At a recent hometown baseball game, played for charity, I happened to sit next to a man whose wife and two daughters were with him. One of his daughters who was moving around the stands animatedly, looked about twenty years old; the other, whom I will call Eleanor, seemed several years younger.
On being introduced to her, I quickly realized that Eleanor could not talk. She tried to, but could only make inarticulate noises. Sometimes she moaned and seemed to be in distress but her parents did not get upset. Throughout the evening, she sat next to her father and would occasionally rest her head on his shoulder.
In conversation with the father, I discovered from him that Eleanor has a rare disease that prevents some children from developing normally. She was born with this affliction and thus has had to live with it her whole life.
So have her parents. Clearly, they have given this daughter devoted attention. Her needs have been a priority for them and they have made her feel loved. I became convinced of this love when the father told me: “I would not trade her for the world.”
This statement struck me as evidence of a deep spirituality that has taken root in this man’s life. His words have stayed with me since that evening, three weeks ago, and have continued to impress me with their beauty. Though I do not know the man’s name and have failed in my efforts to trace him for an interview, I can imagine how Eleanor’s life has shaped his own and that of his wife.
At the beginning it must have come as a shock. For them to realize that this child was born with severe disabilities would have upset their expectations and made them wonder how this could have happened. If they were believers, their faith in God may have been shaken making them doubt, for a time, that God still cared for them. “Why us?” they probably asked. They may even have fantasized about exchanging their child for one that was whole.
They must have felt anxious for their child as they consulted medical specialists, experts in the disease, to discover what could be done. Surely, they must have thought, some new medical technique or wonder drugs might at least alleviate the effects of the ailment.
At a certain point, they would have accepted the inescapable fact that Eleanor would always be severely limited in what she could do. No matter what, this child would never be able to talk or to be independent.

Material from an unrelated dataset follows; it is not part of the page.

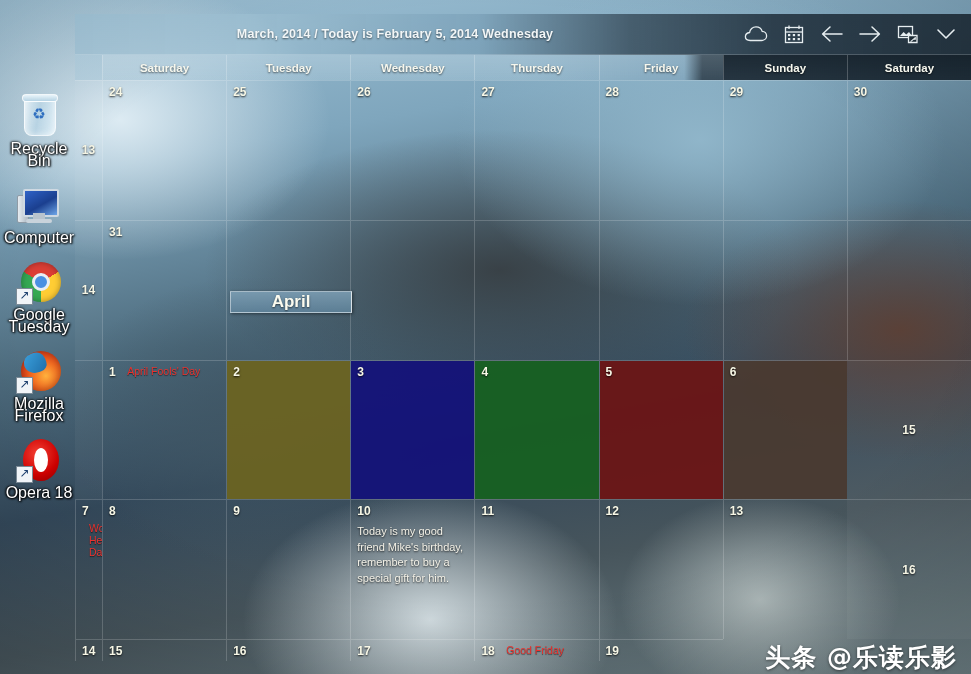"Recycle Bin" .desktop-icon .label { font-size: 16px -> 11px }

She would need her parents to take care of her as long as she, and they, lived.
One can imagine how this realization would have required a recasting of imagination and emotion. These parents would have been forced to think differently about their child’s future and their own. They would find themselves in spiritual crisis, needing to adjust their hopes and dreams to the reality thrust upon them.
From all appearances, they have met this crisis bravely and learned how to become different parents from what they must have expected to be. With courage, patience, and hope, they have apparently learned to face a transformed future as they have come to grips with a situation so different from what they ever thought possible.
Above all, they learned love in a new way. If a strong spirituality has taken root in these parents the way I believe, it is most of all because of their love. And though this love is directed toward their daughter Eleanor, it must have strengthened the bond between them as marriage partners and, indeed, the bonds with their whole family.
Again, the father’s statement reverberates in me: “I would not trade her for the world.” Those simple words carry a love that has been wrested out of severe reality. This line conveys a hard-won spiritual maturity that gives deep meaning to his life and that of his wife.
As a lay theologian writes in this week’s issue of Commonweal, “I am increasingly convinced that my relationship with my wife, and with our children, is the spiritual ‘place’ where I will work out my salvation.” The theologian’s language might strike Eleanor’s father as foreign but it may express something of the same spiritual reality that he, too, is living out.